古藺撐在地上的手臂一個勁兒抖。“是、是的。”他聲音顫抖得尤其厲害,“我、我沒敢多拿,就拿了四十幾句。”話音剛落,他脖子就被掐住。
程倚天掐著古藺的脖子,把古藺從地上拎起來:“就為你這四十幾句,你害得我幾次三番求生不得求死不能。譜心大法你是不是很想練?我現在就讓你看看它真正的模樣,好不好?”說著,坤勁流動於周身,一波一波從另一隻手上湧出。

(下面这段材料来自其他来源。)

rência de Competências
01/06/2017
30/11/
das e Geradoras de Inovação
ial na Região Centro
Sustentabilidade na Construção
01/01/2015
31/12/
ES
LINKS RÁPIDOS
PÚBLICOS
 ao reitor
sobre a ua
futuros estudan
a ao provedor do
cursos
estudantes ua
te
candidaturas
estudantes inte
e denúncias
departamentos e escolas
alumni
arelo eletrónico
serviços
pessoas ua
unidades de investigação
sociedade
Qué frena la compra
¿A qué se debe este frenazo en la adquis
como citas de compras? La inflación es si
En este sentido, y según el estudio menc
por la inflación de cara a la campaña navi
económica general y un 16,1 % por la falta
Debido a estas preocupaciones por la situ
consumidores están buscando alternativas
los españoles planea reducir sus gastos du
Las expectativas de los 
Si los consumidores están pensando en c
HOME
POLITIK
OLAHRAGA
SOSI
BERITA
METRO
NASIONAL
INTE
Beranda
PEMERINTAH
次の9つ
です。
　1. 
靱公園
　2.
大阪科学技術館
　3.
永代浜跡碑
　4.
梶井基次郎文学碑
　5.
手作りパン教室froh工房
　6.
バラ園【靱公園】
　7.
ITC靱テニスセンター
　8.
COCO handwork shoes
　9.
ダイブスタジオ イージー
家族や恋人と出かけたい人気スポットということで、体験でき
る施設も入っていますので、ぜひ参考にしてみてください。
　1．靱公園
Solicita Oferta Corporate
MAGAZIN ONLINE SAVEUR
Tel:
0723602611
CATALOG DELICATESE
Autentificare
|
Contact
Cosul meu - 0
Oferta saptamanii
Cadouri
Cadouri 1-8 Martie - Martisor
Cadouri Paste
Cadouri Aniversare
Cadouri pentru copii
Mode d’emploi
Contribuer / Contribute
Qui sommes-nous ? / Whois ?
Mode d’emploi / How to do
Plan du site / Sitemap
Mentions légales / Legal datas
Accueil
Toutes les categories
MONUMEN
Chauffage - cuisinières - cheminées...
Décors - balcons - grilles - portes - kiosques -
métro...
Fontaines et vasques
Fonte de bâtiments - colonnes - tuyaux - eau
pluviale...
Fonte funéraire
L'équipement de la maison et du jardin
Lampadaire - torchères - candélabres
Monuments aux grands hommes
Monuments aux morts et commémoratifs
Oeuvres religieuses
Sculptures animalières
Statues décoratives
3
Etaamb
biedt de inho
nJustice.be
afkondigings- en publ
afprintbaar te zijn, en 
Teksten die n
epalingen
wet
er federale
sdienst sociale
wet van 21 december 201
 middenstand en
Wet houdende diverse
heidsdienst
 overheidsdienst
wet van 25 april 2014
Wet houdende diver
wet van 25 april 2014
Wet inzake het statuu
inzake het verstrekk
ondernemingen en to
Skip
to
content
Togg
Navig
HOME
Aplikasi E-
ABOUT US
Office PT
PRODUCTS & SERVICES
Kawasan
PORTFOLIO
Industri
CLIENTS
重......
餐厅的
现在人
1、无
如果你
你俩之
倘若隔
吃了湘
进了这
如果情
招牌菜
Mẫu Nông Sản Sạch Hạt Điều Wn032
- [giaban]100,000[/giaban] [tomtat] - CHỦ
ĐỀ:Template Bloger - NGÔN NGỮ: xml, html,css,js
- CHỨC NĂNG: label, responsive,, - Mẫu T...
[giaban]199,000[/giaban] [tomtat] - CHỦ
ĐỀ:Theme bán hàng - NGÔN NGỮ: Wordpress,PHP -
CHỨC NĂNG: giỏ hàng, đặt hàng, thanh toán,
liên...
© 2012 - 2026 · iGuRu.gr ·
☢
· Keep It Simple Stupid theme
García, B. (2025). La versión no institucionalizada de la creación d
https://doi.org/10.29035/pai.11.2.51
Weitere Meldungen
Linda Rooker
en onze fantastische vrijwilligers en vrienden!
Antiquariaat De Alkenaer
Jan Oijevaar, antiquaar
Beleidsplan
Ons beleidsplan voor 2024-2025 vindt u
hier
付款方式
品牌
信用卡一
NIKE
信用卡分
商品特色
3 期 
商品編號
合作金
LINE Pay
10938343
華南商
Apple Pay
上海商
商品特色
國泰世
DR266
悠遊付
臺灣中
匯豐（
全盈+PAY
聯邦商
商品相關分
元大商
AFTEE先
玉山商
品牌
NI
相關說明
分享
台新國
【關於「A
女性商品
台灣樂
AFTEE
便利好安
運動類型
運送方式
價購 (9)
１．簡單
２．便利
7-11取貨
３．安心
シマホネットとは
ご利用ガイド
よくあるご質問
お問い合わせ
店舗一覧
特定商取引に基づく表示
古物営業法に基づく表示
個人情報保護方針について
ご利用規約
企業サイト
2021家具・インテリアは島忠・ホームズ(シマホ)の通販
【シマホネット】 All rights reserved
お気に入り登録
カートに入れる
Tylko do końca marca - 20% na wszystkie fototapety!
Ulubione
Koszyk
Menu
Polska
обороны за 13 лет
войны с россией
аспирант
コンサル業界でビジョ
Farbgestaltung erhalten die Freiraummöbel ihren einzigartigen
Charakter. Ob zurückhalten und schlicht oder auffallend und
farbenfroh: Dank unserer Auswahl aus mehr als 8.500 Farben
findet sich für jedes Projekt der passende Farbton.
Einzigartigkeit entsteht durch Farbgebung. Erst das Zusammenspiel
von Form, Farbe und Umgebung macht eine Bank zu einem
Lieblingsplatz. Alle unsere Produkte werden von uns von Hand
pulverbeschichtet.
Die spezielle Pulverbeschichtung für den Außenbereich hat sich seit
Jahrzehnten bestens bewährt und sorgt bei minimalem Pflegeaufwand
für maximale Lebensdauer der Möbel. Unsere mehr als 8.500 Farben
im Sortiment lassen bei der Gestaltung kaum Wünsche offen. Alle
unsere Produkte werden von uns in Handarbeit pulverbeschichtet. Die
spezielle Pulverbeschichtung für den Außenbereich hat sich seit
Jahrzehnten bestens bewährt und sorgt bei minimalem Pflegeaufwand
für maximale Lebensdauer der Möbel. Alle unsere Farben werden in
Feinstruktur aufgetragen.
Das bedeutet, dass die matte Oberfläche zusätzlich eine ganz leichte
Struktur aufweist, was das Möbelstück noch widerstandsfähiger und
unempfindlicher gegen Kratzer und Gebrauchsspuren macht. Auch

一片一片看不見的刀刃環飛至古藺身周。先是頭發一片一片掉了,接著,古藺的耳朵被削,鼻子被砍,因為疼痛,緊緊閉起來的眼皮忽然又被割掉。古藺瞪著大眼,眼睜睜瞧著自己的手臂掉了,兩條腿也落在地上。
程倚天舉著他,就像舉著一根削得挺光溜的胡蘿卜,“哈哈哈”大笑。
最後,程倚天給他在脖子上補了一“刀”。外表已經慘不忍睹的古藺總算結束痛苦。
古風三魂去了倆,七魄又飛走了六個。他知道哀求無用,求生的渴望使他一邊顫抖,一邊拚命爬起來奔跑。
他隻跑出五六部,下盤突然一空。上半身還沒來得及掉在地上,腰那裏又一涼。半截身子的古風滾落在地上。他神誌清醒,心髒和肺都沒任何損傷。隻是從腰部開始,身體都沒了。劇痛叫他搖擺著兩條手臂,淒慘嚎叫。
能給古藺補一刀,是因為,古藺從來沒有想過要讓義父死。但是,絕不給古風補一刀,就是因為這個二百五,神經錯亂的時候偏偏殺了義父。
傷害誰,都不會刺激他做出如此偏激殘暴的事情。
唯獨義父不行!
雖然前半輩子一直都被當成了貴族公子,但是,打從知道自己身世以來,程倚天發現:自己其實什麽都沒有。隻有義父,從來都是一心一意對待自己。卻被古風這個神經病錯手給殺了。
一直到血流幹淨,古風方才死掉。
而這時,程倚天早已從古氏兄弟出事的地方離開。這兒是荒野,血腥味引來了一群豺狗。死掉的古氏兄弟,屍體又成了豺狗的食物。